What if we only changed treatment group?
#Make new data set to modify (mod) and order it by time to find earliest time
mod <- udca1[order(udca1$futime), ]
#Start counter for FIS value (#iters)
FIS = 0
for (i in 1:nrow(mod)) {
if (mod$trt[i] == 1 && mod$status[i] == 0) {
mod$status[i] <- 1
pval <- survdiff(Surv(futime, status) ~ trt, data = mod)$pvalue
FIS = FIS + 1 #increase count by 1
if (pval >= 0.05) break #stop when significance flips
}
}
cat("FIS = ", FIS, "\n")## FIS = 17
Only changing the treatment group resulted in a higher FIS than change both groups.

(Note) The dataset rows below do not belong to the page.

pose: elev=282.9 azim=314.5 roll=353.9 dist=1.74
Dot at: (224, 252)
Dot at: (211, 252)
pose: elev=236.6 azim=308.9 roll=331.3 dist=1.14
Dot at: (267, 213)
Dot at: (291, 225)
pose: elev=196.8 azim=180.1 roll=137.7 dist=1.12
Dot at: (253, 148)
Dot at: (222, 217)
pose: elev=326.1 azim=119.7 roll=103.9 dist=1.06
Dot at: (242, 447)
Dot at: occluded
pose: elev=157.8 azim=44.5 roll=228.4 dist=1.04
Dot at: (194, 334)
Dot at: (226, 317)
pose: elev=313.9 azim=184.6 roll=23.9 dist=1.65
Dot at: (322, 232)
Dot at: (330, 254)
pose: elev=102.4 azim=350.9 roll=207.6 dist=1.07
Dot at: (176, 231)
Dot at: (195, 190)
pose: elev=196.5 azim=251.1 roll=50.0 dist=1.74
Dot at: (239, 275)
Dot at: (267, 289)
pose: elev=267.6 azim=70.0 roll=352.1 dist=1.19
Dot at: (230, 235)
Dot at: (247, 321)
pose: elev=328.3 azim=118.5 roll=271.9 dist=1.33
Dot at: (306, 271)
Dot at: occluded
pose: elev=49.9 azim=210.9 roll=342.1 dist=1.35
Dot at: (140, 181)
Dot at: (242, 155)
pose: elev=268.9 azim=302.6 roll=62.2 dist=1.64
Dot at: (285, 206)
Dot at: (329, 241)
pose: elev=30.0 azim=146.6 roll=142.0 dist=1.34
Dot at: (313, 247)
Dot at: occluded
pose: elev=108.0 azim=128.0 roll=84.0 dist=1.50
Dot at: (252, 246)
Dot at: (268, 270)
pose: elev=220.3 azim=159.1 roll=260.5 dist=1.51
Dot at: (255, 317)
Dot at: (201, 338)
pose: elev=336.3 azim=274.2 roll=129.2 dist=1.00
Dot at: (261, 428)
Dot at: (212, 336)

What if we only changed placebo group?
#Make new data set to modify (mod) and order it by time to find earliest time
mod <- udca1[order(udca1$futime), ]
#Start counter for FIS value (#iters)
FIS = 0
for (i in 1:nrow(mod)) {
if (mod$trt[i] == 0 && mod$status[i] == 1) {
mod$status[i] <- 0
pval <- survdiff(Surv(futime, status) ~ trt, data = mod)$pvalue
FIS = FIS + 1 #increase count by 1
if (pval >= 0.05) break #stop when significance flips
}
}
cat("FIS = ", FIS, "\n")## FIS = 15
Only changing the control group resulted in a lower FIS than only changing the treatment group. It was actually the same as changing in both groups without alternating.